Because we design processes as dynamic as possible, we’ll also define three parameters corresponding to the name of database, schema and table from which our stored procedure should read to proceed. These parameters are called, respectively:
1. @ParameterDatabaseName
2. @ParameterSchemaName
3. @ParameterTableName
This mode will recursively call [SpaceSnap].[CaptureObjectUsage] stored procedure. For that reason, we will also define a @_RecLevel to tell stored procedure the depth of recursivity in which we are and in case of debugging, display messages with padding.

Furthermore, we could be willing to run our procedure multiple times but keep the same collection time in order to reference the results of a batch (instead of a procedure run). For that reason, we’ll use a parameter called @_CollectionTime.

Finally, there is a @Debug parameter that, when sets to 1, is used to tell the stored procedure to be more talkative during its execution.

Complete signature for our stored procedure will then be:

ALTER PROCEDURE [SpaceSnap].[CaptureObjectUsage] (

@CollectionMode VARCHAR(256),

@DatabaseName VARCHAR(256) = NULL,

@ObjectType VARCHAR(256) = 'TABLE',

@ObjectSchemaName VARCHAR(256) = NULL,

@ObjectName VARCHAR(256) = NULL,

@PartitionName VARCHAR(256) = NULL,

@ColumnName VARCHAR(256) = NULL,

@RowFilter VARCHAR(4000) = NULL,

@ParameterDatabaseName VARCHAR(256) = NULL,

@ParameterSchemaName VARCHAR(256) = 'SpaceSnap',

@ParameterTableName VARCHAR(256) = 'MonitoredObjects',

@ReturnCollectionResults BIT = 0,

@DestinationDatabaseName VARCHAR(256) = NULL,

@DestinationSchemaName VARCHAR(256) = 'SpaceSnap',

@DestinationTableName VARCHAR(256) = 'ObjectSpaceHist',

@_RecLevel INT = 0,

@_CollectionTime DATETIME2 = NULL,

@Debug BIT = 0

)

Here is recap table that maps collection modes and object-related parameters.

In this table,

Yes means the parameter is considered.
No means it’s not considered.
An underlined Yes means it’s considered as mandatory.

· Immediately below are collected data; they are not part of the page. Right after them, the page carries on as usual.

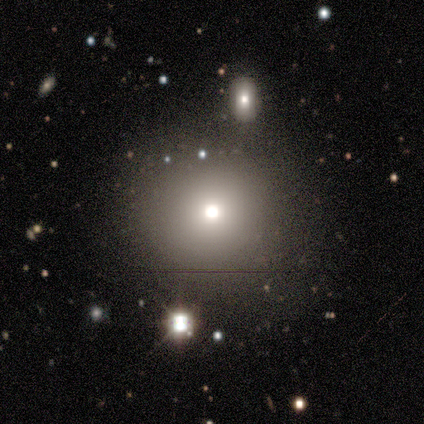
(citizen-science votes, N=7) Smooth or featured: smooth — 86% (star or artifact — 14%)
How rounded: round — 83% (in between — 17%)
Merging: none — 100%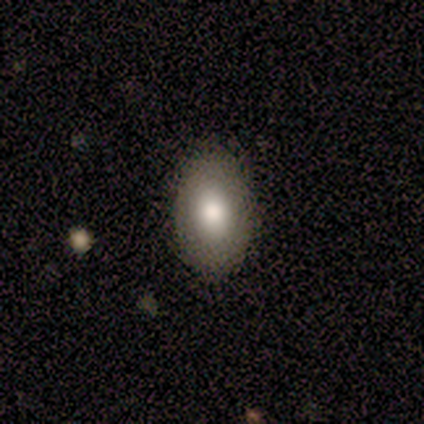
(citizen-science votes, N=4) Smooth or featured? 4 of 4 (100%) said smooth. How rounded? 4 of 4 (100%) said in between. Merging? 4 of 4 (100%) said none.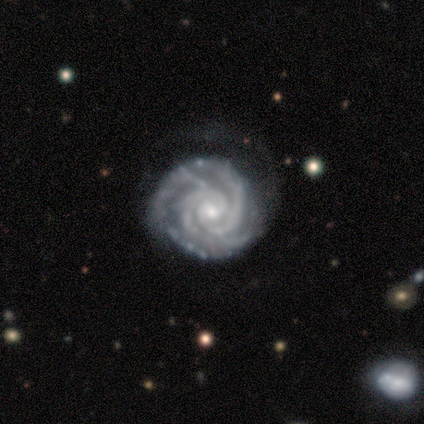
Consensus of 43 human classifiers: smooth_or_featured: featured or disk (p=1.00)
disk_edge_on: no (p=0.98) [alt: yes p=0.02]
bar: no (p=0.71) [alt: weak p=0.26]
has_spiral_arms: yes (p=1.00)
spiral_winding: tight (p=0.88) [alt: medium p=0.12]
spiral_arm_count: 2 (p=0.31) [alt: 3 p=0.24]
bulge_size: small (p=0.55) [alt: moderate p=0.45]
merging: none (p=0.58) [alt: minor disturbance p=0.23]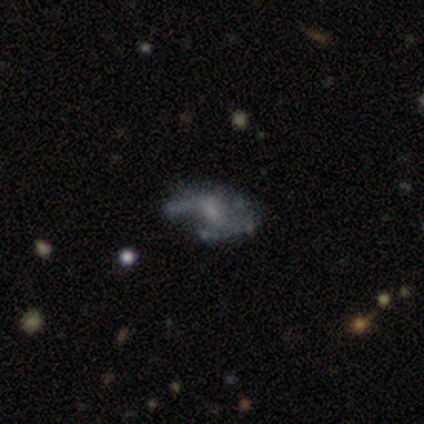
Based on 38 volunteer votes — Smooth or featured? 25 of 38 (66%) said featured or disk. Edge-on disk? 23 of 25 (92%) said no. Bar? 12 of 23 (52%) said weak. Spiral arms? 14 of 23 (61%) said no. Bulge size? 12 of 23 (52%) said small. Merging? 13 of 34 (38%) said major disturbance.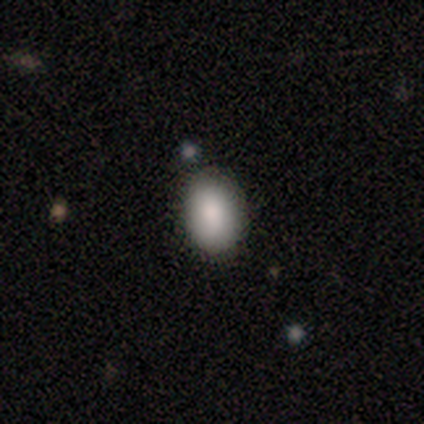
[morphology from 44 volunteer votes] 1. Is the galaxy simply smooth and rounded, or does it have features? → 86% smooth, 14% star or artifact, 0% featured or disk.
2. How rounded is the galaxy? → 95% in between, 5% round, 0% cigar-shaped.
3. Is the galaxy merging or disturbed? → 82% none, 11% minor disturbance, 5% major disturbance, 3% merger.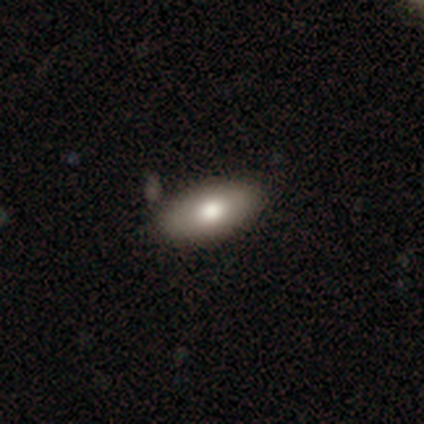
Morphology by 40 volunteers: type=smooth (85%); roundness=in between (94%); merging=none (64%).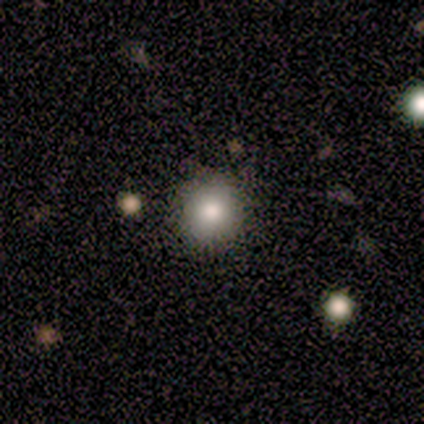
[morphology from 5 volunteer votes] Q: Smooth or featured?
A: smooth (80%); runner-up: star or artifact (20%)
Q: How rounded?
A: round (75%); runner-up: in between (25%)
Q: Merging?
A: none (100%)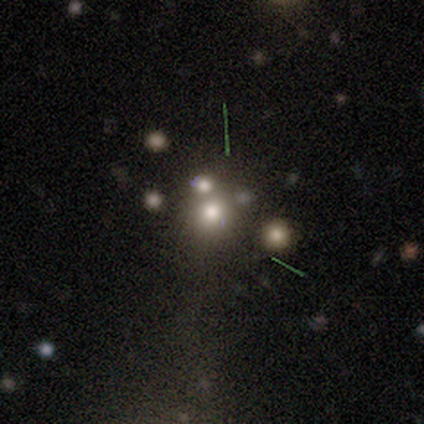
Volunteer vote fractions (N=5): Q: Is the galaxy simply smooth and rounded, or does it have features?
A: smooth — 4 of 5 (80%).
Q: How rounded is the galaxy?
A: round — 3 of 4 (75%).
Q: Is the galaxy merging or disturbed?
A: merger — 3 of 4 (75%).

@CollectionMode	@DatabaseName	@ObjectType	@ObjectSchemaName	@ObjectName	@PartitionName	@ColumnName	@RowFilter
DATABASE	Yes	Yes	No	No	No	No	No
SCHEMA	Yes	Yes	Yes	No	No	No	No
OBJECT	Yes	Yes	Yes	Yes	Yes	Yes	Yes
PARAMETERIZED	No	No	No	No	No	No	No

Collection stored procedure steps

This stored procedure will be divided into a few steps that are listed below:

The interesting steps of this procedure are “Object List Selection” and “Object Space Consumption Collection”, so we will focus on them. There is a distinction to make between PARAMETERIZED collection mode and the others: the former will read from a table and call [SpaceSnap].[CaptureObjectSpaceUsage] as many times as there are rows in parameters table that need a collection to occur while the latter will only focus on the actual collection.

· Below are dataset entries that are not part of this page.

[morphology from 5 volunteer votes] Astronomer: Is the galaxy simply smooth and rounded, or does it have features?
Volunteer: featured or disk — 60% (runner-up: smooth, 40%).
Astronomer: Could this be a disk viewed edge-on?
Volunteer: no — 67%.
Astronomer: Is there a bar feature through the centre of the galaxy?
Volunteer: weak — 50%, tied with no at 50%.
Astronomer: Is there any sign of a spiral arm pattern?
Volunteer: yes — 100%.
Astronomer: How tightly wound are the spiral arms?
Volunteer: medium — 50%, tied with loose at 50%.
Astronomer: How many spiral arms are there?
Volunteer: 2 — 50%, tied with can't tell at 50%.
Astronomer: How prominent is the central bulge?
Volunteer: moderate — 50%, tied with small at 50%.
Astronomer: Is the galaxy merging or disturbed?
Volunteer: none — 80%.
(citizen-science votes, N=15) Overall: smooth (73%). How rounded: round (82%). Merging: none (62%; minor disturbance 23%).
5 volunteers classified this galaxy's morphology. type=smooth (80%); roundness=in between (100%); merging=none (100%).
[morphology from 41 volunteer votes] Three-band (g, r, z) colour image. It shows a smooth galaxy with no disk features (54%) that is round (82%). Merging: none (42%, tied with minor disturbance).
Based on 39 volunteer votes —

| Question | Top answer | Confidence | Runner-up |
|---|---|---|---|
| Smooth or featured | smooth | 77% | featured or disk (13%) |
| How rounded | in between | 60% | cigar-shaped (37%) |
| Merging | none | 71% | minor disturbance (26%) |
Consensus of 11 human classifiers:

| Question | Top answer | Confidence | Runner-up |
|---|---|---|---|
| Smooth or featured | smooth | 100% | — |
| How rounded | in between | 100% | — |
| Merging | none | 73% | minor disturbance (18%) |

PARAMETERIZED collection mode implementation

This collection mode will be implemented as follows:

Create a temporary table that will generate necessary commands for calling [SpaceSnap]. [CaptureObjectSpaceUsage], telling this procedure that it’s a recursive call.
Insert the list of objects that need a collection into a temporary table so as the T-SQL statement to run our procedure recursively.
Loop until all records in that temporary table has been analyzed
1. Call generated [SpaceSnap].[CaptureObjectSpaceUsage] using sp_executesql.
2. Check for success and keep error for debug
3. If successful, update parameters table so that we won’t consider these objects in another run if they do not have to be considered.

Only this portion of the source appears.